Later, after your honey supers are off the hives, Apivar is a mite-treatment option. It has no temperature constraints; it just has to be within the bee cluster to be effective. In winter, after brood rearing is done, Oxalic Acid is a popular miticide, whether dribbled or vaporized. It can’t pe*****te the brood caps to kill mites underneath them, but does a good job at killing mites on the adult bees.
Note that one mite treatment per year is NOT enough. You need to treat multiple times each year to properly control mites.
For those of you with 1 to 6 colonies, you might try drone brood removal. This is a non-chemical method that can have a significant effect on mite numbers, though it should really be used as a supplement to other mite-control methods. Mites prefer to crawl into drone brood cells to breed, even more than they like worker brood. If you keep 2 drone brood frames at the edge of the brood nest and remove them on a strict schedule whenever a new generation of drone brood is capped, you will also remove hundreds or thousands of mites. The key is never letting the drones in the drone brood frames emerge, because if you do, you just helped the mite population grow! During one season, you may get 3 cycles of drone brood and mites that you can freeze to kill. In August the bees tend to fill drone frames with nectar, so this method can’t be used through the whole summer.

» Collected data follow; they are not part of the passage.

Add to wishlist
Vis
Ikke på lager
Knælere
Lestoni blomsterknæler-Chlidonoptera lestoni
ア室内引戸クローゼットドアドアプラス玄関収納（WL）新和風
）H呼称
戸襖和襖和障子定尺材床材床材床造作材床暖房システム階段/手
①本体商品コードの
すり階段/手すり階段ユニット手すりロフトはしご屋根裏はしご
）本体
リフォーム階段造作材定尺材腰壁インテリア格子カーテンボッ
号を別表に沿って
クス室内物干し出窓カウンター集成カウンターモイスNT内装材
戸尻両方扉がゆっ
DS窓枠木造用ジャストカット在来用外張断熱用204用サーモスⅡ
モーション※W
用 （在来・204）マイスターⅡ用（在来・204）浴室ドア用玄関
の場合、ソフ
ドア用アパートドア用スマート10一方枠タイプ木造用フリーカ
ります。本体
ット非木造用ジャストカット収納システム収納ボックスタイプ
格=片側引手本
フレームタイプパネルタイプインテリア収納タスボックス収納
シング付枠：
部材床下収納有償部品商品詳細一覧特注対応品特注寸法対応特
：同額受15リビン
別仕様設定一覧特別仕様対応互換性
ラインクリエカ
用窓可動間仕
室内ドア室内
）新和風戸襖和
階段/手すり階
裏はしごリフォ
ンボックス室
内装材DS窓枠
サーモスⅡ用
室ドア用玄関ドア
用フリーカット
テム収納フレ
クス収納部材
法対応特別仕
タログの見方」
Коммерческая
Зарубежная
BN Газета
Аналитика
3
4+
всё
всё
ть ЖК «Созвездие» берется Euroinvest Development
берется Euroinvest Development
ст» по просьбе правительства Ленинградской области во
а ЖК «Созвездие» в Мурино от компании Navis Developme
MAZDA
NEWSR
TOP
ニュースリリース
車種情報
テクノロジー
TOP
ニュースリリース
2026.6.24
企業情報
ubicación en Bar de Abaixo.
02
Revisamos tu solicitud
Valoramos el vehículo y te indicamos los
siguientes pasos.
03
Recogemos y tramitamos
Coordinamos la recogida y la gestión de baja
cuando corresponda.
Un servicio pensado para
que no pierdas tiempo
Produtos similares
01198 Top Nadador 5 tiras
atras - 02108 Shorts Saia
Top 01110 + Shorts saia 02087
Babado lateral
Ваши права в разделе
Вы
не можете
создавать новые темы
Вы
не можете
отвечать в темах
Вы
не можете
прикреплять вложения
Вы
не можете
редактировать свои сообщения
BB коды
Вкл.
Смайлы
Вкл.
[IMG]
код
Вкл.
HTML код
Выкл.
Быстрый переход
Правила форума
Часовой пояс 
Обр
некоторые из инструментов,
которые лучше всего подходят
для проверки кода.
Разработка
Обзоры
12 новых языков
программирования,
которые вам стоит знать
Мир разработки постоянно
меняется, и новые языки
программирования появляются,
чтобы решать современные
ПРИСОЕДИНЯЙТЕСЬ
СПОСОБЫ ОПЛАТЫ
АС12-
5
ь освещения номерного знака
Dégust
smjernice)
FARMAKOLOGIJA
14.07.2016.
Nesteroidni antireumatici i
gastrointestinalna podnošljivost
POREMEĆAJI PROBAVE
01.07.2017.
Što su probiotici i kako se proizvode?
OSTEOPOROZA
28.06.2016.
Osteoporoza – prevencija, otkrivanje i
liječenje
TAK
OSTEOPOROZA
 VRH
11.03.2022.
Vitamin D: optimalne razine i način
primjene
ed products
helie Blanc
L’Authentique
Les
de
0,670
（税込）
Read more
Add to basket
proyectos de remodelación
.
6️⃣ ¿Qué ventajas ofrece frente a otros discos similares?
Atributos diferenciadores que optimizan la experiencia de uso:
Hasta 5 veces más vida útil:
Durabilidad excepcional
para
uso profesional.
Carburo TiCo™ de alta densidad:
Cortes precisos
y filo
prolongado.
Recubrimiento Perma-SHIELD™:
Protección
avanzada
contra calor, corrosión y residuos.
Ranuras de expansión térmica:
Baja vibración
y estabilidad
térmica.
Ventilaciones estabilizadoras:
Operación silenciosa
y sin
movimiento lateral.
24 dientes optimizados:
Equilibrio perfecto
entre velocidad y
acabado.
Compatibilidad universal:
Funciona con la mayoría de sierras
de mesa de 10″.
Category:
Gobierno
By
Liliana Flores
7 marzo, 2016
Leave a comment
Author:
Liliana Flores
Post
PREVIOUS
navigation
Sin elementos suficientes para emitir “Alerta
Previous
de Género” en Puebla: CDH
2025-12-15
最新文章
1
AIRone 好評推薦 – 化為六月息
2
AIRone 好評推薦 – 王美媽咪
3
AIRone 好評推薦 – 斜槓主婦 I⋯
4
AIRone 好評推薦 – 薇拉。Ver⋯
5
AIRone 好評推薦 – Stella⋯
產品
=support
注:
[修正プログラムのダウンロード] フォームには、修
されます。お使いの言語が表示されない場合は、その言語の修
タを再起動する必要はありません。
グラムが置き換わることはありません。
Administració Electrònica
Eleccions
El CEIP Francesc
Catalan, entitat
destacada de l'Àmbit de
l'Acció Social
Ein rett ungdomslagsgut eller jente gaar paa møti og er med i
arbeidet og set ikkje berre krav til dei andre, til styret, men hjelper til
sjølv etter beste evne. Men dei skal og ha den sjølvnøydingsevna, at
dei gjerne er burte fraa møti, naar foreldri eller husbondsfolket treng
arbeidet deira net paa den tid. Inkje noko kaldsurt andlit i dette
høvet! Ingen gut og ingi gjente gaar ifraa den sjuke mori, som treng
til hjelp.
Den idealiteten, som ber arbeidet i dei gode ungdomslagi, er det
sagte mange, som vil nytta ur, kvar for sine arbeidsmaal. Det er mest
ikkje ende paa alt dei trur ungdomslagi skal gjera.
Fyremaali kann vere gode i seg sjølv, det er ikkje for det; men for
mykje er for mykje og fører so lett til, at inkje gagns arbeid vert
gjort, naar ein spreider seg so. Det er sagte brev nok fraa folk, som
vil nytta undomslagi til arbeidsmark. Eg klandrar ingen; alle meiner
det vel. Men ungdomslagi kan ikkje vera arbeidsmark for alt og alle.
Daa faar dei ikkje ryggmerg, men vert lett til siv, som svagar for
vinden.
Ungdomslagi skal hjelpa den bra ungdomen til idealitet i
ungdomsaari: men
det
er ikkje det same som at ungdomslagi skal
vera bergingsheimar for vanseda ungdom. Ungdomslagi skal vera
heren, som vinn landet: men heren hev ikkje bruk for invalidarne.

Using the drone brood removal method MAY be enough to allow you to skip a midsummer mite treatment. Used along with mite counts, you may see that numbers do not rise high enough to merit a chemical treatment until September when many of us are doing treatment #2. Of course, you won’t know if your mite-control plan worked unless you continue to monitor your bees for mite levels throughout the season.